_Description of the task_.
Scan the lines below for the string "stmichaelsmount" and copy every one that has it.

[Records from a collection]
**********

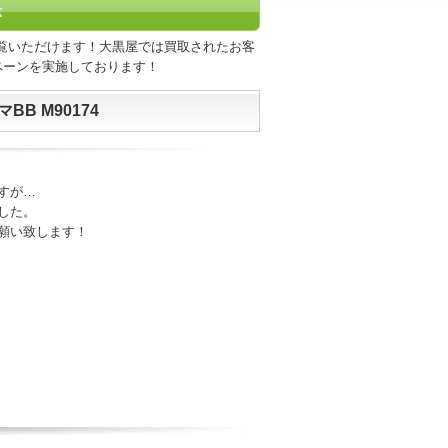
示
覧いただけます！大黒屋では買取されたお客
ペーンを実施しております！
B M90174
すが…
した。
願い致します！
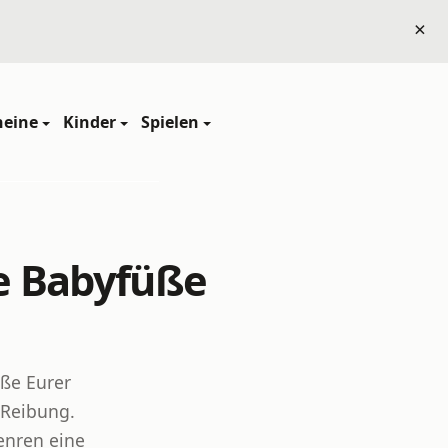
×
heine
Kinder
Spielen
e Babyfüße
üße Eurer
 Reibung.
enren eine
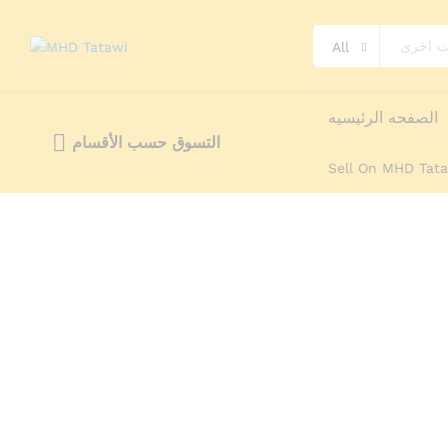
Verre à thé CRISTAL 6 + 6 pièces
All
وصف
Reviews (0)
More Offers
tatawi
E
الصفحه الرئيسيه
التسوق حسب الأقسام
Sell On MHD Tat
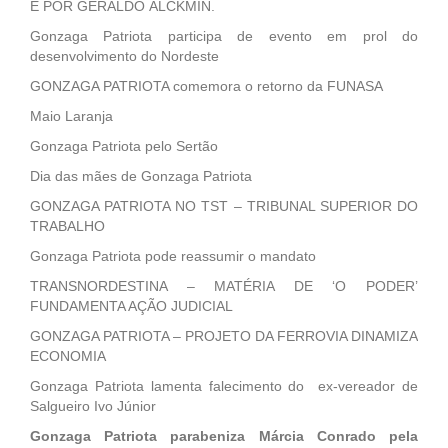
E POR GERALDO ALCKMIN.
Gonzaga Patriota participa de evento em prol do
desenvolvimento do Nordeste
GONZAGA PATRIOTA comemora o retorno da FUNASA
Maio Laranja
Gonzaga Patriota pelo Sertão
Dia das mães de Gonzaga Patriota
GONZAGA PATRIOTA NO TST – TRIBUNAL SUPERIOR DO
TRABALHO
Gonzaga Patriota pode reassumir o mandato
TRANSNORDESTINA – MATÉRIA DE ‘O PODER’
FUNDAMENTA AÇÃO JUDICIAL
GONZAGA PATRIOTA – PROJETO DA FERROVIA DINAMIZA
ECONOMIA
Gonzaga Patriota lamenta falecimento do ex-vereador de
Salgueiro Ivo Júnior
Gonzaga Patriota parabeniza Márcia Conrado pela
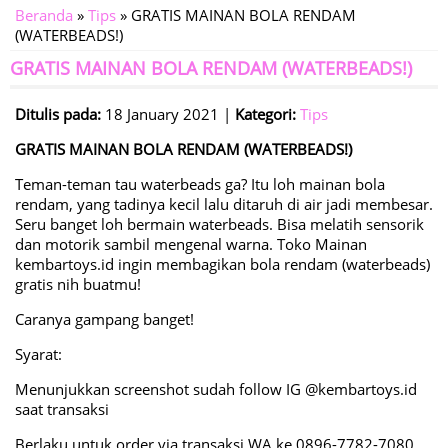
Beranda
»
Tips
» GRATIS MAINAN BOLA RENDAM
(WATERBEADS!)
GRATIS MAINAN BOLA RENDAM (WATERBEADS!)
Ditulis pada:
18 January 2021 |
Kategori:
Tips
GRATIS MAINAN BOLA RENDAM (WATERBEADS!)
Teman-teman tau waterbeads ga? Itu loh mainan bola
rendam, yang tadinya kecil lalu ditaruh di air jadi membesar.
Seru banget loh bermain waterbeads. Bisa melatih sensorik
dan motorik sambil mengenal warna. Toko Mainan
kembartoys.id ingin membagikan bola rendam (waterbeads)
gratis nih buatmu!
Caranya gampang banget!
Syarat:
Menunjukkan screenshot sudah follow IG @kembartoys.id
saat transaksi
Berlaku untuk order via transaksi WA ke 0896-7782-7080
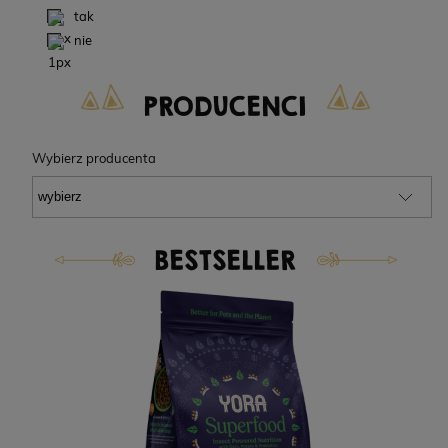
tak
nie
PRODUCENCI
Wybierz producenta
BESTSELLER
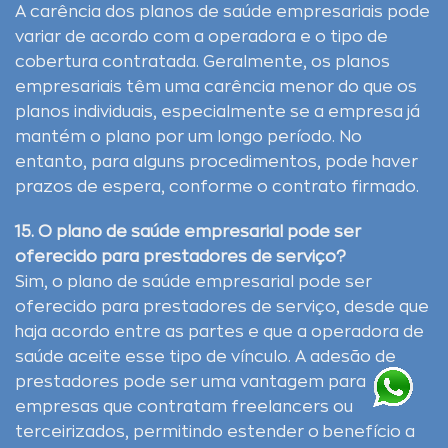
A carência dos planos de saúde empresariais pode
variar de acordo com a operadora e o tipo de
cobertura contratada. Geralmente, os planos
empresariais têm uma carência menor do que os
planos individuais, especialmente se a empresa já
mantém o plano por um longo período. No
entanto, para alguns procedimentos, pode haver
prazos de espera, conforme o contrato firmado.
15. O plano de saúde empresarial pode ser
oferecido para prestadores de serviço?
Sim, o plano de saúde empresarial pode ser
oferecido para prestadores de serviço, desde que
haja acordo entre as partes e que a operadora de
saúde aceite esse tipo de vínculo. A adesão de
prestadores pode ser uma vantagem para
empresas que contratam freelancers ou
terceirizados, permitindo estender o benefício a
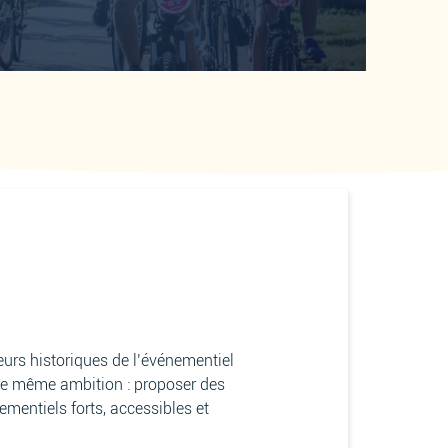
eurs historiques de l’événementiel
une même ambition : proposer des
ementiels forts, accessibles et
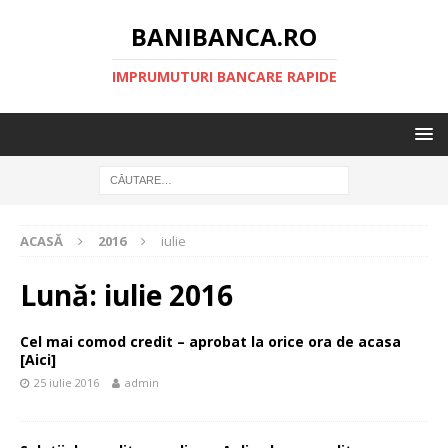
BANIBANCA.RO
IMPRUMUTURI BANCARE RAPIDE
ACASĂ
2016
iulie
Lună:
iulie 2016
Cel mai comod credit – aprobat la orice ora de acasa
[Aici]
25 iulie 2016
admin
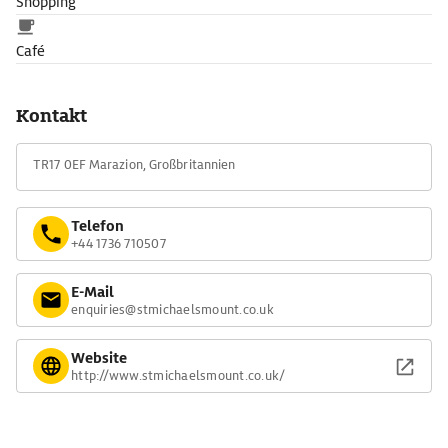
Shopping
Café
Kontakt
TR17 0EF Marazion, Großbritannien
Telefon
+44 1736 710507
E-Mail
enquiries@stmichaelsmount.co.uk
Website
http://www.stmichaelsmount.co.uk/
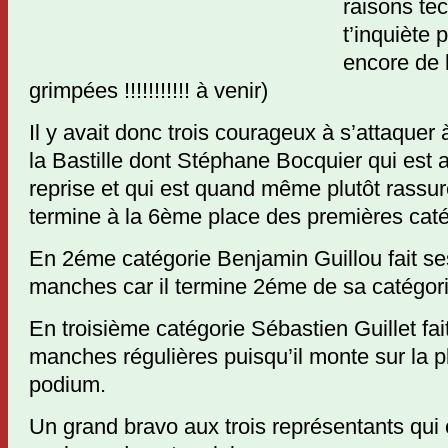
raisons te
t’inquiète 
encore de 
grimpées !!!!!!!!!!! à venir)
Il y avait donc trois courageux à s’attaquer à
la Bastille dont Stéphane Bocquier qui est 
reprise et qui est quand même plutôt rassuré
termine à la 6ème place des premières caté
En 2éme catégorie Benjamin Guillou fait se
manches car il termine 2éme de sa catégori
En troisième catégorie Sébastien Guillet fa
manches régulières puisqu’il monte sur la 
podium.
Un grand bravo aux trois représentants qui 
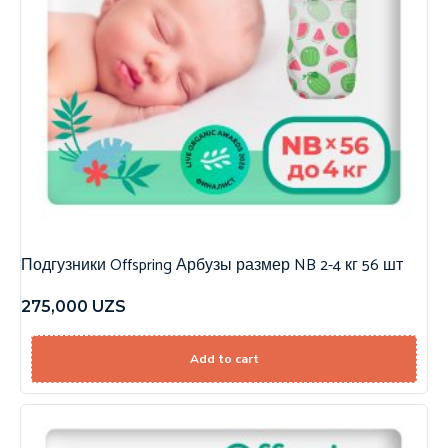
Подгузники Offspring Арбузы размер NB 2-4 кг 56 шт
275,000
UZS
Add to cart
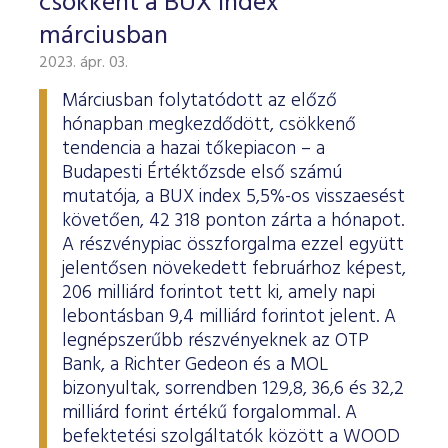
csökkent a BUX index
márciusban
2023. ápr. 03.
Márciusban folytatódott az előző
hónapban megkezdődött, csökkenő
tendencia a hazai tőkepiacon – a
Budapesti Értéktőzsde első számú
mutatója, a BUX index 5,5%-os visszaesést
követően, 42 318 ponton zárta a hónapot.
A részvénypiac összforgalma ezzel együtt
jelentősen növekedett februárhoz képest,
206 milliárd forintot tett ki, amely napi
lebontásban 9,4 milliárd forintot jelent. A
legnépszerűbb részvényeknek az OTP
Bank, a Richter Gedeon és a MOL
bizonyultak, sorrendben 129,8, 36,6 és 32,2
milliárd forint értékű forgalommal. A
befektetési szolgáltatók között a WOOD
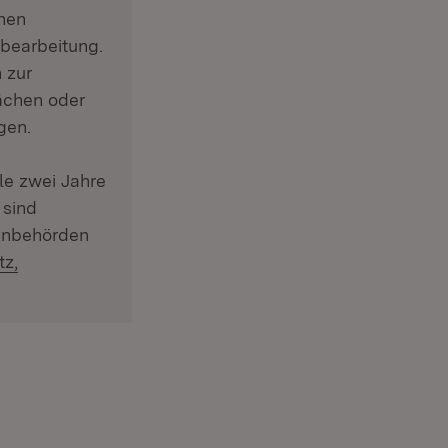
ter)
chen
nbearbeitung.
 zur
ächen oder
gen.
le zwei Jahre
 sind
tenbehörden
tz,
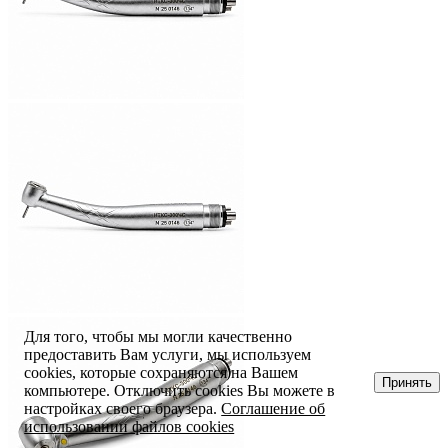
Для того, чтобы мы могли качественно
предоставить Вам услуги, мы используем
cookies, которые сохраняются на Вашем
Принять
компьютере. Отключить cookies Вы можете в
настройках своего браузера.
Соглашение об
использовании файлов cookies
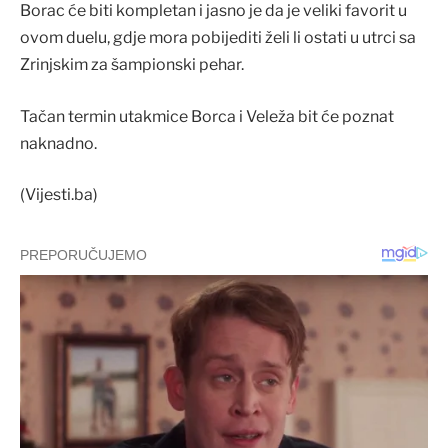
Borac će biti kompletan i jasno je da je veliki favorit u
ovom duelu, gdje mora pobijediti želi li ostati u utrci sa
Zrinjskim za šampionski pehar.
Tačan termin utakmice Borca i Veleža bit će poznat
naknadno.
(Vijesti.ba)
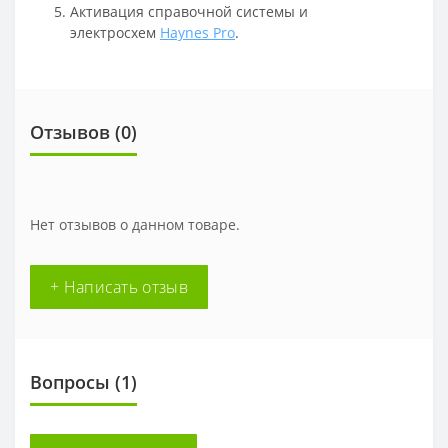
Активация справочной системы и
электросхем
Haynes Pro
.
Отзывов (
0
)
Нет отзывов о данном товаре.
+ Написать отзыв
Вопросы
(1)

**********

_Result_.
enquiries@stmichaelsmount.co.uk
http://www.stmichaelsmount.co.uk/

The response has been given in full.